Pengaduan ini berawal dari laporan para pekerja anggota FSB KIKES KSBSI bahwa PT GAP diduga melakukan upaya pengalihan pekerja ke perusahaan lain, yaitu PT Mitra Adi Perkasa (PT MAP), tanpa memberikan kejelasan mengenai status hubungan kerja dan pemenuhan hak-hak normatif pekerja, termasuk pesangon yang seharusnya diterima. Para pekerja yang dialihkan ini telah bekerja antara 7 hingga 20 tahun, baik sebagai karyawan tetap maupun kontrak.
DPN FSB KIKES KSBSI telah melakukan dua kali upaya bipartit: Bipartit I (17 Oktober 2025) – Pertemuan terjadi namun tidak menghasilkan kesepakatan.
Bipartit II (27 Oktober 2025) – Tidak ada pertemuan. Pihak perusahaan melalui kuasa hukum menyatakan proses bipartit baru dapat dilakukan pada April 2026, sementara hand over pekerjaan direncanakan pada pertengahan Januari 2026.
Sikap PT GAP yang menunda bipartit namun tetap melanjutkan proses pemindahan pekerja dianggap meresahkan dan mengabaikan hak-hak pekerja, terutama mereka yang telah lama mengabdi.
“Kami menilai tindakan PT GAP tidak mengakomodir kepentingan pekerja dan berpotensi mengarah pada pemutusan hubungan kerja sepihak. Kami meminta KPPHI turun tangan untuk memastikan hak-hak pekerja terlindungi, ” ujar BINSON PURBA, SH, Ketua Umum DPN FSB KIKES KSBSI.

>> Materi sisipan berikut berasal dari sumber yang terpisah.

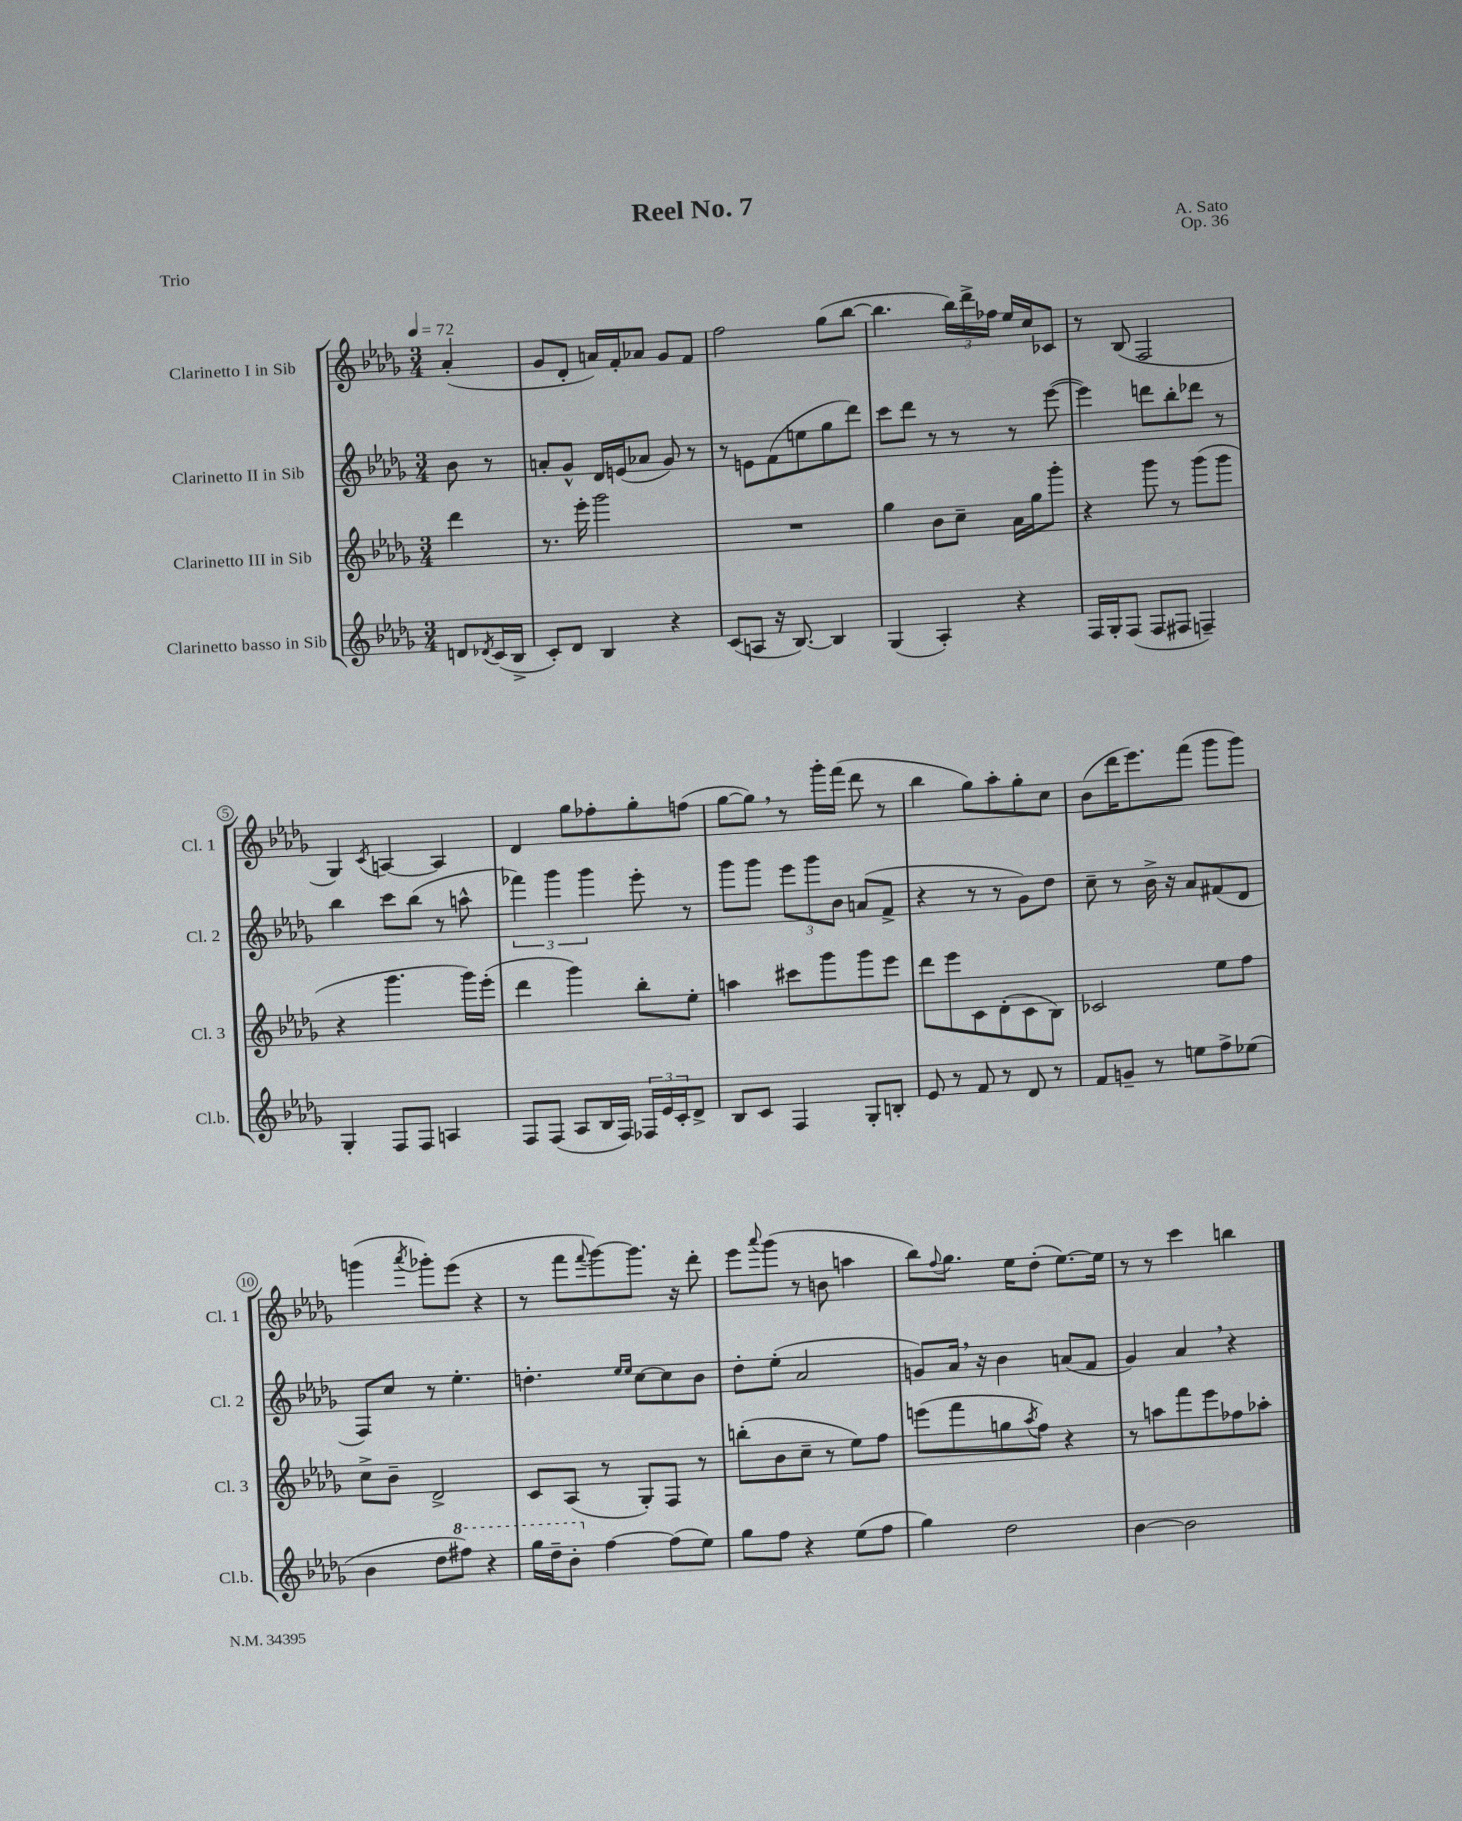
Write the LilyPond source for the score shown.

\header { title = "Reel No. 7" composer = "A. Sato" opus = "Op. 36" piece = "Trio" }
<<
\new StaffGroup <<
\new Staff = "s0" \with { instrumentName = "Clarinetto I in Sib" shortInstrumentName = "Cl. 1" } {
    \clef treble \key des \major \numericTimeSignature \time 3/4 \partial 4 \tempo 4 = 72
    aes'4-.( |
    ges'8 des'8-. a'16) f'16-. aes'8 ges'8 f'8 |
    f''2 ges''8( bes''8~ |
    bes''4. \tuplet 3/2 { bes''16) des'''16-> fes''16 } ees''16 c''16 ces'8 |
    r8 bes8( f2 |
    ges4) \acciaccatura { c'8 } a4~ a4 |
    des'4 ges''8 fes''8-. ges''8-. f''8( |
    ges''8~ ges''8) \breathe r8 ges'''16-. f'''16( des'''8 r8 |
    bes''4 ges''8) aes''8-. ges''8-. c''8 |
    bes'8( des'''16 ees'''8.) f'''8( ges'''8 ges'''8) |
    g'''4( \acciaccatura { aes'''8 } ges'''8-.) ees'''8( r4 |
    r8 f'''8 \appoggiatura { f'''8 } ges'''8~) ges'''8. r16 des'''8-. |
    ees'''8 \appoggiatura { aes'''8 } ges'''8( r8 b'8 a''4 |
    bes''8) \appoggiatura { f''8 } ges''8. ees''16 des''8-.( ees''8.~) ees''16 |
    r8 r8 c'''4 b''4 \bar "|." |
}
\new Staff = "s1" \with { instrumentName = "Clarinetto II in Sib" shortInstrumentName = "Cl. 2" } {
    \clef treble \key des \major \numericTimeSignature \time 3/4 \partial 4
    bes'8 r8 |
    a'8-. ges'8-^ des'16 e'16( aes'8 ges'8) r8 |
    r8 e'8 f'8( e''8 ges''8 des'''8) |
    c'''8 des'''8 r8 r8 r8 ees'''8~( |
    ees'''4) d'''8 bes''8-. des'''8 r8 |
    bes''4 c'''8 bes''8( r8 a''8-^ |
    \tuplet 3/2 { fes'''4) ges'''4 ges'''4 } ees'''8-. r8 |
    ges'''8 ges'''8 \tuplet 3/2 { ees'''8 ges'''8 bes'8 } a'8( f'8-> |
    r4 r8 r8 ges'8) des''8 |
    c''8-- r8 bes'16-> r16 aes'8 fis'8( des'8 |
    f8) c''8 r8 ees''4.-. |
    d''4.-. \grace { ees''16 ees''16 } c''8~ c''8 bes'8 |
    des''8-. ees''8-.( aes'2 |
    g'8) aes'16 \breathe r16 bes'4 a'8( f'8 |
    ges'4) aes'4 \breathe r4 \bar "|." |
}
\new Staff = "s2" \with { instrumentName = "Clarinetto III in Sib" shortInstrumentName = "Cl. 3" } {
    \clef treble \key des \major \numericTimeSignature \time 3/4 \partial 4
    des'''4 |
    r8. ees'''16-. ges'''2 |
    R2. |
    ges''4 bes'8 c''8-- aes'16 ges''16 ges'''8-. |
    r4 ges'''8 r8 ges'''8( ges'''8 |
    r4 ges'''4. ges'''16) ees'''16-.( |
    des'''4 ges'''4) bes''8-. ees''8-. |
    a''4 cis'''8 ges'''8 ges'''8 ees'''8 |
    des'''8 ees'''8 c'8 des'8-.( c'8 bes8) |
    ces'2 ees''8 f''8 |
    c''8-> bes'8-- des'2-> |
    c'8 aes8( r8 ges8-.) f8 r8 |
    b''8-.( bes'8 c''8-- r8 ees''8) f''8 |
    e'''8( f'''8 g''8 \acciaccatura { aes''8 } f''8) r4 |
    r8 a''8 f'''8 ees'''8 fes''8 aes''8-. \bar "|." |
}
\new Staff = "s3" \with { instrumentName = "Clarinetto basso in Sib" shortInstrumentName = "Cl.b." } {
    \clef treble \key des \major \numericTimeSignature \time 3/4 \partial 4
    d'8 \acciaccatura { des'8 } c'16( bes16-> |
    c'8-.) des'8 bes4 r4 |
    c'8( a8 r16 bes8.~) bes4 |
    ges4( aes4-.) r4 |
    f16 ges16-. f8( f8 fis8 f4--) |
    ges4-. f8 f8 a4 |
    f8 f8( aes8 bes16 f16) \tuplet 3/2 { fes16 ees'16 c'16-. } des'8-> |
    bes8 c'8 f4 ges8-. b8-. |
    ees'8 r8 f'8 r8 des'8 r8 |
    f'8 g'8-- r8 e''8 f''8-> ees''8( |
    bes'4 des''8 \ottava #1 fis'''8) r4 |
    ges'''16 des'''16-- bes''8-. \ottava #0 f''4~ f''8( ees''8) |
    ges''8 f''8 r4 ees''8( f''8 |
    ges''4) des''2 |
    bes'4~ bes'2 \bar "|." |
}
>>
>>
\layout { \context { \Score \override BarNumber.stencil = #(make-stencil-circler 0.1 0.3 ly:text-interface::print) } }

“Dalam hal ini perusahaan tindakan perusahaan tidak sesuai dengan isi suratnya yang menyampaikan bahwa pekerja harus menerima informasi secara resmi yang dikeluarkan perusahaan melalui email, namun pada prakteknya perusahaan memberikan instruksi kepada karyawan secara lisan untuk mengikuti arahan pengalihan pekerjaan ke PT MAP dengan mengisi LINK yang dikirim manajemen PT GAP” tambahnya.
DPN FSB KIKES KSBSI berharap Kementerian Ketenagakerjaan RI segera melakukan langkah-langkah yang diperlukan agar proses pengakhiran hubungan kerja maupun peralihan tidak merugikan para pekerja, mengingat skala perusahaan yang memiliki puluhan outlet di seluruh Indonesia.